_What the exercise asks_
Identify all lines in the listing that include the word "course", and copy them out.

_Supplied records_
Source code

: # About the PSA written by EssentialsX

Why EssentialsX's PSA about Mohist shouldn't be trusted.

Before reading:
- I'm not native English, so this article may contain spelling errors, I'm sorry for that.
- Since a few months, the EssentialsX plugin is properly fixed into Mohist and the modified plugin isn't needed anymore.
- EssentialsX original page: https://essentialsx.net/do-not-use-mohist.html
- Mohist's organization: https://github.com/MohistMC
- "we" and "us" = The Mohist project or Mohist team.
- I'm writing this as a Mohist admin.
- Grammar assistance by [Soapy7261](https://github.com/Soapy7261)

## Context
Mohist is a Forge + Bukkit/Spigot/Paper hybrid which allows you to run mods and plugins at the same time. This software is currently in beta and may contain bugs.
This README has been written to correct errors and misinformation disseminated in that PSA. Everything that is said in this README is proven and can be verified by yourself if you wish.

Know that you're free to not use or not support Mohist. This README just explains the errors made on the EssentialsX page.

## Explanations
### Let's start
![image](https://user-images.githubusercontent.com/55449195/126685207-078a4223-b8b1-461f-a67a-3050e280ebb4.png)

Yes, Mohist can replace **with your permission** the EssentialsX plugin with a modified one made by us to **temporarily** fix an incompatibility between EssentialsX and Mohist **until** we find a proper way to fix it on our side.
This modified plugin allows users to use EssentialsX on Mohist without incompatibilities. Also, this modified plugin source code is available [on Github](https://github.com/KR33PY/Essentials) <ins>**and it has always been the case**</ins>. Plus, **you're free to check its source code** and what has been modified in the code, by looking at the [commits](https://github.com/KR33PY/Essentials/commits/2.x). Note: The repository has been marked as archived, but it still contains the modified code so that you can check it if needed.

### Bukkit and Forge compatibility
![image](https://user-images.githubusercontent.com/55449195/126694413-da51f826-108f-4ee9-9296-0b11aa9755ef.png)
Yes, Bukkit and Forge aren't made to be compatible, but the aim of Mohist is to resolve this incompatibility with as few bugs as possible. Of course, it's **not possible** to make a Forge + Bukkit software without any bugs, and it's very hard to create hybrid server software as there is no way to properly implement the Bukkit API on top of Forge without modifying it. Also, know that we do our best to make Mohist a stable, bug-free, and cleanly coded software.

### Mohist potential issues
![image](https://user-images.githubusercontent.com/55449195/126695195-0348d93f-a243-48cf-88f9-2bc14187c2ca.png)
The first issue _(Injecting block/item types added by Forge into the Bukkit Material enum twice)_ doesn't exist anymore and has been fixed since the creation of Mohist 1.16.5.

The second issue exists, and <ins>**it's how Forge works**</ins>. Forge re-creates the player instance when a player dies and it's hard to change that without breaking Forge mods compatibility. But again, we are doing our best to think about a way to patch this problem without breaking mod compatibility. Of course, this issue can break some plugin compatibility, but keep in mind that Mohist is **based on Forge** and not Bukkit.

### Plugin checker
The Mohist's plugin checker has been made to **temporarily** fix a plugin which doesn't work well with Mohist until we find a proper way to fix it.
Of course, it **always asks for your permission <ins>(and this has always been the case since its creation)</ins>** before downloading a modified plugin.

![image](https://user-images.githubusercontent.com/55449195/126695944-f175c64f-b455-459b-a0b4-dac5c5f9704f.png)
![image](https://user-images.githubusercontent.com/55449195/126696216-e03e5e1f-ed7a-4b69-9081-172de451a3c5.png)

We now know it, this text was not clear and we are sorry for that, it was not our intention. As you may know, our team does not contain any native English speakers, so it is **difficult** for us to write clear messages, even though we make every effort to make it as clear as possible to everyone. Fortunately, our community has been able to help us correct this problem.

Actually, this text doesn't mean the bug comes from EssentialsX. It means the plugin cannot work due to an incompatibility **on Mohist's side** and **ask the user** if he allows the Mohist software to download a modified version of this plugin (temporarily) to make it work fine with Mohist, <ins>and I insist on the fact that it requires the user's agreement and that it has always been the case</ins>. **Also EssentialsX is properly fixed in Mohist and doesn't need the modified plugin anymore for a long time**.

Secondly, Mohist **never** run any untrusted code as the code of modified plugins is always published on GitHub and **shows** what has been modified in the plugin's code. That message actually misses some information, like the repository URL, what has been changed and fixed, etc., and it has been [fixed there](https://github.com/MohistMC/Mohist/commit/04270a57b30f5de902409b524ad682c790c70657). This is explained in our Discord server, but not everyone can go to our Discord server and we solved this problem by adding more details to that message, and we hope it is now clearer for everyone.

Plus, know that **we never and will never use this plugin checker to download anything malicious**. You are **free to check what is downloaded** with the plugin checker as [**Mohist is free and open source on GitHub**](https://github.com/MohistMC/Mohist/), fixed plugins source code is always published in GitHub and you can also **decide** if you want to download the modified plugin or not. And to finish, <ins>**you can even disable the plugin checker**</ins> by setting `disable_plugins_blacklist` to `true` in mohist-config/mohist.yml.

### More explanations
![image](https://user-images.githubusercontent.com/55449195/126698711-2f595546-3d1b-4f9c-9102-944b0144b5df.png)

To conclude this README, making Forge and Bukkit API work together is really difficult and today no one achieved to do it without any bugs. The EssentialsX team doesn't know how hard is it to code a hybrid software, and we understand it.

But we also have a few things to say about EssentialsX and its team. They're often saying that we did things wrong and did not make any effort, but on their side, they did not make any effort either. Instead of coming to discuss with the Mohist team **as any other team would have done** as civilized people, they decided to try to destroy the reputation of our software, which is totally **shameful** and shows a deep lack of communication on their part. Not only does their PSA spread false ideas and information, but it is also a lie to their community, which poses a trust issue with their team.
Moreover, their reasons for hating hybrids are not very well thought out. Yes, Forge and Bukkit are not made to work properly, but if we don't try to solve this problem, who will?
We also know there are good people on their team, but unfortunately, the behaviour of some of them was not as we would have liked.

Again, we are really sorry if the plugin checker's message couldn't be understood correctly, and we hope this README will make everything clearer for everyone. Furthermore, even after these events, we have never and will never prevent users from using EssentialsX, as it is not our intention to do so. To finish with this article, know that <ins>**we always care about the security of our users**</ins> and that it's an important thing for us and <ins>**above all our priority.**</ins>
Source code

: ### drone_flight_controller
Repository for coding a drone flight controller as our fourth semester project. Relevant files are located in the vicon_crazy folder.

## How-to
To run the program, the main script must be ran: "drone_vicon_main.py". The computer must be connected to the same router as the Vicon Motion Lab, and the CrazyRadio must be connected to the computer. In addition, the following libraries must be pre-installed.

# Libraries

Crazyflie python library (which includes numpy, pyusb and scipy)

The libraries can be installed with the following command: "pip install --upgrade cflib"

_Solved exercise_
Yes, Bukkit and Forge aren't made to be compatible, but the aim of Mohist is to resolve this incompatibility with as few bugs as possible. Of course, it's **not possible** to make a Forge + Bukkit software without any bugs, and it's very hard to create hybrid server software as there is no way to properly implement the Bukkit API on top of Forge without modifying it. Also, know that we do our best to make Mohist a stable, bug-free, and cleanly coded software.
The second issue exists, and <ins>**it's how Forge works**</ins>. Forge re-creates the player instance when a player dies and it's hard to change that without breaking Forge mods compatibility. But again, we are doing our best to think about a way to patch this problem without breaking mod compatibility. Of course, this issue can break some plugin compatibility, but keep in mind that Mohist is **based on Forge** and not Bukkit.
Of course, it **always asks for your permission <ins>(and this has always been the case since its creation)</ins>** before downloading a modified plugin.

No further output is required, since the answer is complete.